Madrid, 11 décembre 1808

A M. de Champagny, ministre des relations extérieures, à Paris

Monsieur de Champagny, répondez à mon consul à Trieste qu'il faudrait être bien simple pour donner la moindre importance à la nouvelle que les Anglais voudraient tenter un coup de main sur Venise; que les Anglais répandent ces bruits justement pour qu'on les répète, et pour se donner un air de force et un crédit qu'ils n'ont pas.


Chamartin , 12 décembre 1808

Au général Clarke, minstre de la guerre, à Paris

Je reçois votre rapport du 30 novembre. Je ne puis croire que, malgré mes ordres, la marine ait fait construire une caserne en pierre, l'ayant plusieurs fois défendu. Si cela est, j'ordonne au ministre de la marine de suspendre M ....... de ses fonctions, et de le faire venir à Paris pour rendre compte de sa conduite devant une commission du Conseil d'État. Je désire que vous me fassiez un nouveau rapport, et que vous me proposiez des mesures pour que la marine ne commette plus de ces abus.


Chamartin , 12 décembre 1808

A Alexandre, prince de Neuchâtel, major général, à Chamartin

Instruisez le maréchal Victor, qui doit être aujourd'hui à Tolède, que le général Lasalle est arrivé le 11 à Talavera de la Reina; qu'il a déjà pris huit Hanovriens; qu'il est question d'Anglais; qu'il est donc important que sur-le-champ il se mette en communication par sa cavalerie avec Talavera. Envoyez un officier intelligent au général Lasalle, afin d'avoir des nouvelles de ce qui se passe. Puisqu'il a pris des Hanovriens, cela sent la proximité des Anglais. Recommandez au général Lasalle de faire faire beaucoup de pain, et instruisez-le que le duc de Danzig fait demain une marche avec son infanterie sur Talavera.

Donnez ordre cette nuit au maréchal Ney de partir avec ses deux premières divisions pour se rendre en deux jours à Madrid. Il laissera la division Dessolle à Guadalajara, tant pour faire l'expédition de Siguenza que pour tranquilliser le pays. Cette division restera jusqu'à nouvel ordre.

Données fournies:
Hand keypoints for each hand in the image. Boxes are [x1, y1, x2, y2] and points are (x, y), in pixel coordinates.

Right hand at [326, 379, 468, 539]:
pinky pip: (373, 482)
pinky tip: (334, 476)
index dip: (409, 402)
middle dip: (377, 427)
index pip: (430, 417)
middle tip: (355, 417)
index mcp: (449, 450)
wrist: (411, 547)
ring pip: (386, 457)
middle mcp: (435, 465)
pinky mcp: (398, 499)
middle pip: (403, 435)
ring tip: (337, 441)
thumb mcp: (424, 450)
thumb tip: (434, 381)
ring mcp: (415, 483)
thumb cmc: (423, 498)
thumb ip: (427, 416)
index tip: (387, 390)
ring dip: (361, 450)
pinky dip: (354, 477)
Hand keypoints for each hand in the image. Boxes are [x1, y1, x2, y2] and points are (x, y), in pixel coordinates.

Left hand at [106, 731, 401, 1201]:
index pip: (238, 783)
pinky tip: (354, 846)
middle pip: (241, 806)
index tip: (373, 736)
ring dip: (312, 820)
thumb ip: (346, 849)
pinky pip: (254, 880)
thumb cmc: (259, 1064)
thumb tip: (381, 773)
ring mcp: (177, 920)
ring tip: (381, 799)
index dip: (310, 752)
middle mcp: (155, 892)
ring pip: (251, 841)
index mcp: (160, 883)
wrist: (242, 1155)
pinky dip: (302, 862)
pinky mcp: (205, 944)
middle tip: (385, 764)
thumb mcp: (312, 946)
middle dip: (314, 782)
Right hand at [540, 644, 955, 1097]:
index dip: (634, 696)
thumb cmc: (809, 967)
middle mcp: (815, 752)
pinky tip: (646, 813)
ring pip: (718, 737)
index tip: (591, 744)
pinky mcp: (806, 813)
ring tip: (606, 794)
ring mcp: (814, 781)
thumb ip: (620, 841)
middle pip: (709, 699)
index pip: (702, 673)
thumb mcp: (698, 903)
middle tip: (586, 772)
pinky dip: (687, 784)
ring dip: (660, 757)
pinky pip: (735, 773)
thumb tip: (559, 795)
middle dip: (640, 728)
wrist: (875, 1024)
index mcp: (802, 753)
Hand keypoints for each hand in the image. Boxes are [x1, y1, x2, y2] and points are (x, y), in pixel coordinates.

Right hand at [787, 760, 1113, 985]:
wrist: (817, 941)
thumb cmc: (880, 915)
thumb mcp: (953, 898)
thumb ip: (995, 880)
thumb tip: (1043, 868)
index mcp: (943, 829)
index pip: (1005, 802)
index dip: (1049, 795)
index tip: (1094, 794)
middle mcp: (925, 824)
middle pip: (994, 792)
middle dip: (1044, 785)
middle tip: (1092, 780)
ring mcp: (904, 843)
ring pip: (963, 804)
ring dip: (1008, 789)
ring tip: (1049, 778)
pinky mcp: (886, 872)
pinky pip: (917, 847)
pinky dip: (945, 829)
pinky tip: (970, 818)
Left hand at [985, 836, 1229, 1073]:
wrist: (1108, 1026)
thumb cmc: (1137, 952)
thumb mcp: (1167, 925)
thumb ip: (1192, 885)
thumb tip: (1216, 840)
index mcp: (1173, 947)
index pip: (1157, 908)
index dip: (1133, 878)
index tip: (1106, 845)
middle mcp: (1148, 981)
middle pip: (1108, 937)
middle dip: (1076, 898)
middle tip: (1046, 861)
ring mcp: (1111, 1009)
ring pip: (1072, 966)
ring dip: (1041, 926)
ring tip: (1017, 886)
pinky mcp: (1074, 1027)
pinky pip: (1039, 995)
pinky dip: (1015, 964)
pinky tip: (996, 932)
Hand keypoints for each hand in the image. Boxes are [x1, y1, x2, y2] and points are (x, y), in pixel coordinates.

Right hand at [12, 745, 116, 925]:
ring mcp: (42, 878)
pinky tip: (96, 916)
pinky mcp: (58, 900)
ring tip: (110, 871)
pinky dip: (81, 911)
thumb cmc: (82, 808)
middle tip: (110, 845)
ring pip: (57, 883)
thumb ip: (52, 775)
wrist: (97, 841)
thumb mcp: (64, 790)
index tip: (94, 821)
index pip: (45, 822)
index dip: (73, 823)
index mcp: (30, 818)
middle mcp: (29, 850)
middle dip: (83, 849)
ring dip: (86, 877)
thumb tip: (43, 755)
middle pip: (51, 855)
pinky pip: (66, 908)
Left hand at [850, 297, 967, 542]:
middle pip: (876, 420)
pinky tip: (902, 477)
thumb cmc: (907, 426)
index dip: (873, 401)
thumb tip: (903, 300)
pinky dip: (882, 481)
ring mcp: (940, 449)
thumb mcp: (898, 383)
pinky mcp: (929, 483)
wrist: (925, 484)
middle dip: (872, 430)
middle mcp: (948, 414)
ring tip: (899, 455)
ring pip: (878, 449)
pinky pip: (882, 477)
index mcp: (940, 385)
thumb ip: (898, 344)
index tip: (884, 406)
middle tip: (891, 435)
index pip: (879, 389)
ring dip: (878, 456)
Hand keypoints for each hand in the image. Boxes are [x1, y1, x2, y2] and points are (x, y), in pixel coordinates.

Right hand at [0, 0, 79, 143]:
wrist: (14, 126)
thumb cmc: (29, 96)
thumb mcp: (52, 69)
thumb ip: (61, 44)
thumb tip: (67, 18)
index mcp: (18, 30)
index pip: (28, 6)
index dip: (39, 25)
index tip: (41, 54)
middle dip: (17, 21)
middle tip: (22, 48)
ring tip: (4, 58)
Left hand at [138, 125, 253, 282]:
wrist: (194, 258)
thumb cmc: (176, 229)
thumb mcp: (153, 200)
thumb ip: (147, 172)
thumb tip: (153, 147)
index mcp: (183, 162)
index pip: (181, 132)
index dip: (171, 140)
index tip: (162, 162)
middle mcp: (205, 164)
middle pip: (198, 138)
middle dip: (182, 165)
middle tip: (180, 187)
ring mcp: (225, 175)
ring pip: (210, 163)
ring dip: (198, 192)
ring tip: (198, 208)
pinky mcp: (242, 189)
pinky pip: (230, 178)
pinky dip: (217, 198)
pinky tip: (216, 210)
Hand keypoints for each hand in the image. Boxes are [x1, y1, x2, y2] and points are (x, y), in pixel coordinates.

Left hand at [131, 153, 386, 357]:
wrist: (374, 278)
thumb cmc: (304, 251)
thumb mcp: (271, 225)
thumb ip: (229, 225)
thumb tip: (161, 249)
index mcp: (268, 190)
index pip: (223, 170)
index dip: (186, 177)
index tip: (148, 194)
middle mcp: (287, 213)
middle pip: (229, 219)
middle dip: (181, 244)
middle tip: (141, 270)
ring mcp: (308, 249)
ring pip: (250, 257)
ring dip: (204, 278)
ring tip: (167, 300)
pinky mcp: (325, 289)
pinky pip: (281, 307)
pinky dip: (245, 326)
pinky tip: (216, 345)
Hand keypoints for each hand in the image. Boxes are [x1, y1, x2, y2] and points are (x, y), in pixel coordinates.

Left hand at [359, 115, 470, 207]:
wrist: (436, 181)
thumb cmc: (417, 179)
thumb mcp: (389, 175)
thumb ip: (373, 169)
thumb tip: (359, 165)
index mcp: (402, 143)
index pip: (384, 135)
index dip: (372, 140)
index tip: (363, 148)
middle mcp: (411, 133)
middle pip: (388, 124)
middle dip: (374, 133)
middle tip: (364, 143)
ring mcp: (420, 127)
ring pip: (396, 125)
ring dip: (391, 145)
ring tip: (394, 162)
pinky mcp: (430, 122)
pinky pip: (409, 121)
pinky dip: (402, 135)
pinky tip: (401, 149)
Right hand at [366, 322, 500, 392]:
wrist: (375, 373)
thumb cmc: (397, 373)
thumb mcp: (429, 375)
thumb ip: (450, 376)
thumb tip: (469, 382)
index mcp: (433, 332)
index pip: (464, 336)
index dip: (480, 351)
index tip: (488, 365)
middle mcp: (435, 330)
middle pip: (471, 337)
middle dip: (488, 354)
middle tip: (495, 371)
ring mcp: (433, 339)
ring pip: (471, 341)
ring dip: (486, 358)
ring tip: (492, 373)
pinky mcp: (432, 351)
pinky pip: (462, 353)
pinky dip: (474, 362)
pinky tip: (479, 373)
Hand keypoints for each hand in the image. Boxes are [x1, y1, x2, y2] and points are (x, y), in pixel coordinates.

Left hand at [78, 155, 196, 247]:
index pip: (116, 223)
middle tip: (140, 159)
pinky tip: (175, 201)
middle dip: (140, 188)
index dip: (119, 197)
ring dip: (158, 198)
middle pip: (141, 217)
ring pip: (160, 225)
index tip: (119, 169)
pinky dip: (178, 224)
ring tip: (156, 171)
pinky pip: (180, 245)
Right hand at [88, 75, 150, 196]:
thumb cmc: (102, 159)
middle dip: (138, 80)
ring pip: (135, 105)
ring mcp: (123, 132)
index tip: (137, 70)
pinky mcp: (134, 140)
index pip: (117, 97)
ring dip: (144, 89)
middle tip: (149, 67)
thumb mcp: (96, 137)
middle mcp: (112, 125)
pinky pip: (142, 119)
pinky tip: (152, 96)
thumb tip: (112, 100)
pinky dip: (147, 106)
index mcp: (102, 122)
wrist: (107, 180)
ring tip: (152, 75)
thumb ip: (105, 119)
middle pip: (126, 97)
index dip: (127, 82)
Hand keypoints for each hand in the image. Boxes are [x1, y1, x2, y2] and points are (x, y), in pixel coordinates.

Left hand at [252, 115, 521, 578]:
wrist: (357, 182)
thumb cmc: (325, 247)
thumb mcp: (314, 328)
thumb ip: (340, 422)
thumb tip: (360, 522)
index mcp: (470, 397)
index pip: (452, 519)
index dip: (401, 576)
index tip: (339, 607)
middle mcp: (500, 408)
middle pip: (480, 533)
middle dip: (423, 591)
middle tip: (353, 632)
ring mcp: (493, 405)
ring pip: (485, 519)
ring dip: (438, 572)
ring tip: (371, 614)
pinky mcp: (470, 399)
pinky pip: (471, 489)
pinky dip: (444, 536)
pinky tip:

Consigne:
Reprenez sous forme de liste le paragraphe du texte d'étude qui commence par « Donnez ordre cette nuit », sans perdre ses faits principaux.

Corrigé:
- Ordre à donner cette nuit au maréchal Ney : partir avec ses deux premières divisions et gagner Madrid en deux jours.
- La division Dessolle reste à Guadalajara pour faire l'expédition de Siguenza et tranquilliser le pays.
- Elle y demeure jusqu'à nouvel ordre.